* Work to complete *
Look through the material below and copy every line containing the word "Behav".

* Dataset records *
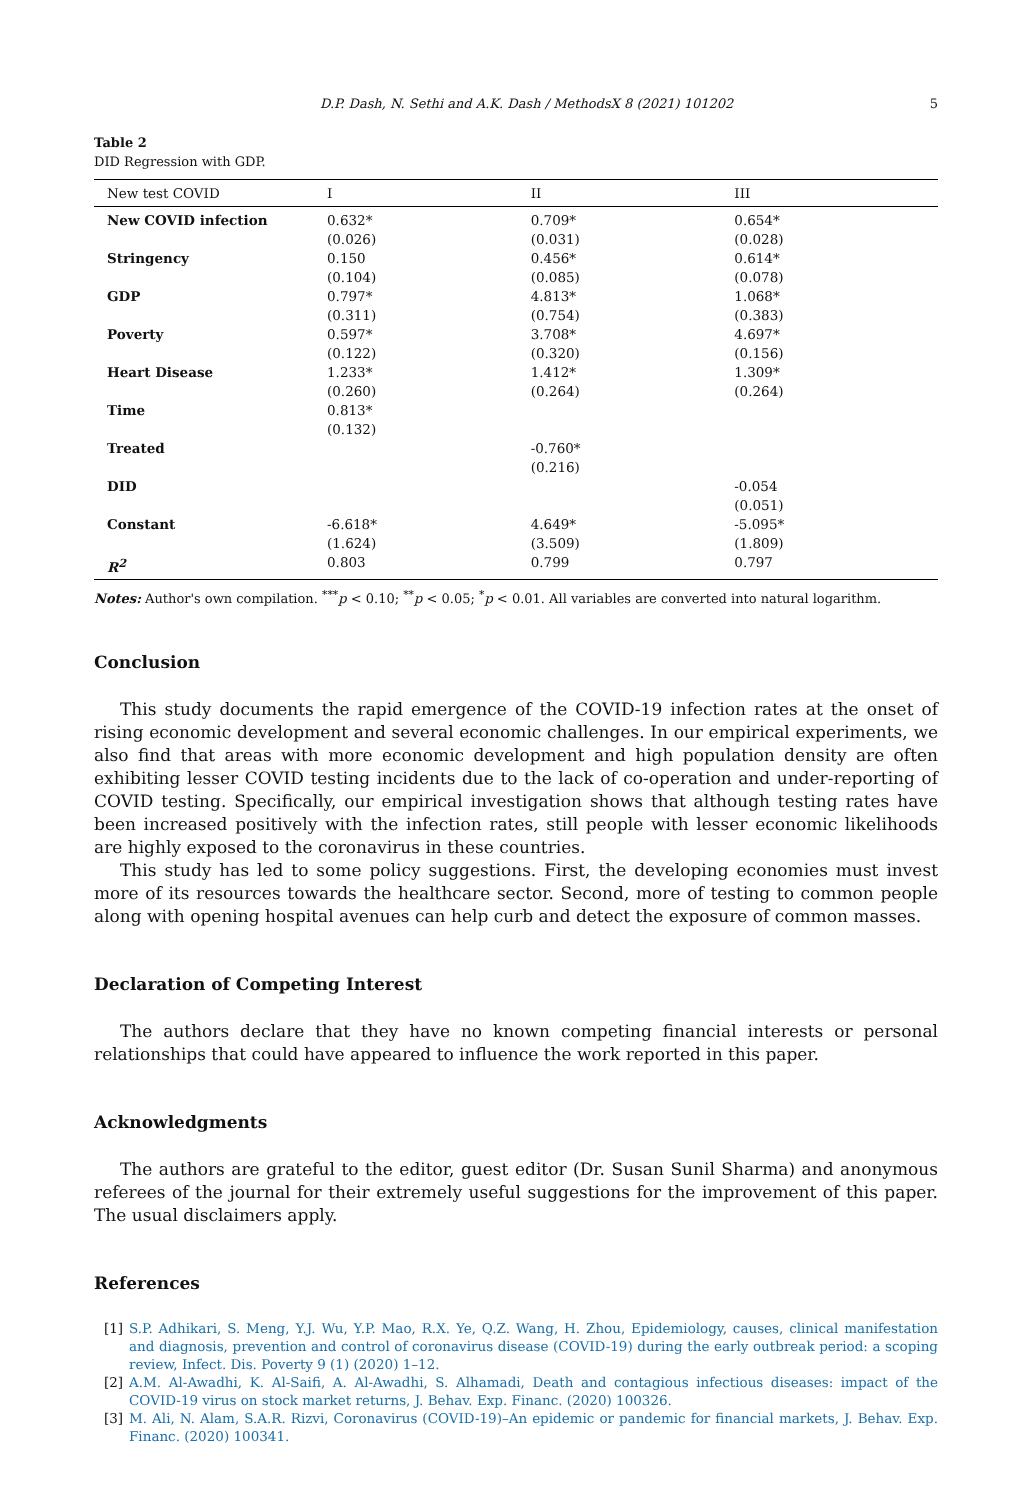D.P. Dash, N. Sethi and A.K. Dash / MethodsX 8 (2021) 101202 5
Table 2
DID Regression with GDP.
| New test COVID | I | II | III |
| --- | --- | --- | --- |
| New COVID infection | 0.632* | 0.709* | 0.654* |
| | (0.026) | (0.031) | (0.028) |
| Stringency | 0.150 | 0.456* | 0.614* |
| | (0.104) | (0.085) | (0.078) |
| GDP | 0.797* | 4.813* | 1.068* |
| | (0.311) | (0.754) | (0.383) |
| Poverty | 0.597* | 3.708* | 4.697* |
| | (0.122) | (0.320) | (0.156) |
| Heart Disease | 1.233* | 1.412* | 1.309* |
| | (0.260) | (0.264) | (0.264) |
| Time | 0.813* | | |
| | (0.132) | | |
| Treated | | -0.760* | |
| | | (0.216) | |
| DID | | | -0.054 |
| | | | (0.051) |
| Constant | -6.618* | 4.649* | -5.095* |
| | (1.624) | (3.509) | (1.809) |
| R<sup>2</sup> | 0.803 | 0.799 | 0.797 |
Notes: Author's own compilation. <sup>***</sup>p < 0.10; <sup>**</sup>p < 0.05; <sup>*</sup>p < 0.01. All variables are converted into natural logarithm.
Conclusion
This study documents the rapid emergence of the COVID-19 infection rates at the onset of rising economic development and several economic challenges. In our empirical experiments, we also find that areas with more economic development and high population density are often exhibiting lesser COVID testing incidents due to the lack of co-operation and under-reporting of COVID testing. Specifically, our empirical investigation shows that although testing rates have been increased positively with the infection rates, still people with lesser economic likelihoods are highly exposed to the coronavirus in these countries.
This study has led to some policy suggestions. First, the developing economies must invest more of its resources towards the healthcare sector. Second, more of testing to common people along with opening hospital avenues can help curb and detect the exposure of common masses.
Declaration of Competing Interest
The authors declare that they have no known competing financial interests or personal relationships that could have appeared to influence the work reported in this paper.
Acknowledgments
The authors are grateful to the editor, guest editor (Dr. Susan Sunil Sharma) and anonymous referees of the journal for their extremely useful suggestions for the improvement of this paper. The usual disclaimers apply.
References
[1] S.P. Adhikari, S. Meng, Y.J. Wu, Y.P. Mao, R.X. Ye, Q.Z. Wang, H. Zhou, Epidemiology, causes, clinical manifestation and diagnosis, prevention and control of coronavirus disease (COVID-19) during the early outbreak period: a scoping review, Infect. Dis. Poverty 9 (1) (2020) 1–12.
[2] A.M. Al-Awadhi, K. Al-Saifi, A. Al-Awadhi, S. Alhamadi, Death and contagious infectious diseases: impact of the COVID-19 virus on stock market returns, J. Behav. Exp. Financ. (2020) 100326.
[3] M. Ali, N. Alam, S.A.R. Rizvi, Coronavirus (COVID-19)–An epidemic or pandemic for financial markets, J. Behav. Exp. Financ. (2020) 100341.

* Task output *
[2] A.M. Al-Awadhi, K. Al-Saifi, A. Al-Awadhi, S. Alhamadi, Death and contagious infectious diseases: impact of the COVID-19 virus on stock market returns, J. Behav. Exp. Financ. (2020) 100326.
[3] M. Ali, N. Alam, S.A.R. Rizvi, Coronavirus (COVID-19)–An epidemic or pandemic for financial markets, J. Behav. Exp. Financ. (2020) 100341.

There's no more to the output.